In un certo senso, il Giappone produce, serializza, "diventa" i suoi personaggi. Se hai la possibilità di attraversare le strade di Tokyo, o di città meno sfavillanti, non puoi non notare anche un aspetto ludico. La moda, i gesti, i cartelli, gli avvisi in giro, i sorrisi dolci o trepidanti. I bambini in divisa, le ragazze con le minigonne, il gusto en travesti: tutto un mondo in versione gadgets.  Lo stesso "spegnersi" sulla metropolitana dopo una giornata lunga di lavoro per "accendersi" alla fermata giusta, sembra uscito da una storia manga. Come la fissa per il karaoke o il pachinko. Come il parco dove convivono un antico tempio dorato e steccati di plastica che imita il legno. Dove i grandi magazzini prevedono tutte, ma proprio tutte, le esigenze dei clienti, i water sono musicali e fasulle stelle cadenti, proiettate su un mega schermo, permettono comunque di esprimere un vero desiderio. 

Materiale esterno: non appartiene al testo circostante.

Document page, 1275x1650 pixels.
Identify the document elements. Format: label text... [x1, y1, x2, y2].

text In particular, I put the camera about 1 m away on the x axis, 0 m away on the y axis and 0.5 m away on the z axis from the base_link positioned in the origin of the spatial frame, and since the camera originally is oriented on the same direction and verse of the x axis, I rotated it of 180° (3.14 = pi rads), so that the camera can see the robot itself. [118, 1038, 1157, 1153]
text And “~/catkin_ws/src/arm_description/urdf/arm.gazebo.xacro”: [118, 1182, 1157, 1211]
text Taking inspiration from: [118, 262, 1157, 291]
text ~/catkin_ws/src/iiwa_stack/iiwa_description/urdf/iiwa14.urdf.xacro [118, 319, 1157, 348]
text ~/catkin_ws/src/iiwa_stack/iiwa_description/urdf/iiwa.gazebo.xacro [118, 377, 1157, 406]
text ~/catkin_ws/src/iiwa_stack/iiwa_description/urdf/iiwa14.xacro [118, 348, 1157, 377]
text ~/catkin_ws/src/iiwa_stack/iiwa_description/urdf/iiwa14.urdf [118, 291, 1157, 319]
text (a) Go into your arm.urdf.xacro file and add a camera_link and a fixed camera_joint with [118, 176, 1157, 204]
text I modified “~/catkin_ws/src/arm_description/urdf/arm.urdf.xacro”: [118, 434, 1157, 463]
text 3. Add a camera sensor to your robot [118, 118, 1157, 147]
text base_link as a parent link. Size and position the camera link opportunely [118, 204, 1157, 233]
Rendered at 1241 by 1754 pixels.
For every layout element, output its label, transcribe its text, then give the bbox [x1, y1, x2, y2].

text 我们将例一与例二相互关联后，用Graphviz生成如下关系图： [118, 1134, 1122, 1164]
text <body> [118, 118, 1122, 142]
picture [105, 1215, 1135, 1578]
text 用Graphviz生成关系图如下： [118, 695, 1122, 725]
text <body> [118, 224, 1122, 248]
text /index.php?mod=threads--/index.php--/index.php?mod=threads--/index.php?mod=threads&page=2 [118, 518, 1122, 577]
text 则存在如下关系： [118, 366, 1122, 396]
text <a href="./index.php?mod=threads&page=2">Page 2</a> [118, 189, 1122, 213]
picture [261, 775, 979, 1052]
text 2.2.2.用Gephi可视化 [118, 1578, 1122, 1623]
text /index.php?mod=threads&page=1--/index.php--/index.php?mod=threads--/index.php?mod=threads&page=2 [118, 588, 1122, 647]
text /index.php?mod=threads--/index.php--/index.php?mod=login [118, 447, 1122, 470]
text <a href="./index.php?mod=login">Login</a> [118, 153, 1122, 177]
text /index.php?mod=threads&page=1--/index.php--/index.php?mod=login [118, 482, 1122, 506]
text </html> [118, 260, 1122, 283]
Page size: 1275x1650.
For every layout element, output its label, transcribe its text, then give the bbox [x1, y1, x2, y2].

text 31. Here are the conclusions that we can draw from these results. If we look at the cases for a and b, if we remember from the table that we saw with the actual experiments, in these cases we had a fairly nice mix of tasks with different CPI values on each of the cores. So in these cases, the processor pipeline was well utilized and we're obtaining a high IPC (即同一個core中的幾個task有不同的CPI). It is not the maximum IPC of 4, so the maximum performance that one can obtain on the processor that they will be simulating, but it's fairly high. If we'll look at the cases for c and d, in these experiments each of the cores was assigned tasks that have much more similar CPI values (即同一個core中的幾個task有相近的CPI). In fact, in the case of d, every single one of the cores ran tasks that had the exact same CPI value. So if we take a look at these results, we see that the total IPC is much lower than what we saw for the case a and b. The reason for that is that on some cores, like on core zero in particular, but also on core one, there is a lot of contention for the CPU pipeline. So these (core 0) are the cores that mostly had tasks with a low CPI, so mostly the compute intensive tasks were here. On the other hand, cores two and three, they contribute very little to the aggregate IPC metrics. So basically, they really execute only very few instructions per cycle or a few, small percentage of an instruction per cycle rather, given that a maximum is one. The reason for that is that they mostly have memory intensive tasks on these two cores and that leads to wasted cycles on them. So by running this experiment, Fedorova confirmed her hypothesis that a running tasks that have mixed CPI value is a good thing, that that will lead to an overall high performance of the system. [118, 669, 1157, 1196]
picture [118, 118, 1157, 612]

Ripongo al volo l'iphone con cui ho fatto la foto nella mia "tasca spaziale", rimetto in moto e canticchio la sigla di Doraemon pensando a Sōseki, nonostante la pioggia che batte sul parabrezza.











giovedì 6 novembre 2014

Obama

Basso sopra i binari
il volo dell'anatra selvatica
Notte di luna.
(Issa 1763-1827)



"Yes we can!"
Ci avevamo creduto. Era il nostro sogno americano (qui) E ora me la chiamano la stagione dell'anatra zoppa e il suo volo, nei prossimi due anni, può essere solo "basso". Noi parliamo delle nostre istituzioni, criticandone cavilli e bizantinismi, ma anche in America non scherzano...


(Fast food e notte di luna a Villa Borghese.)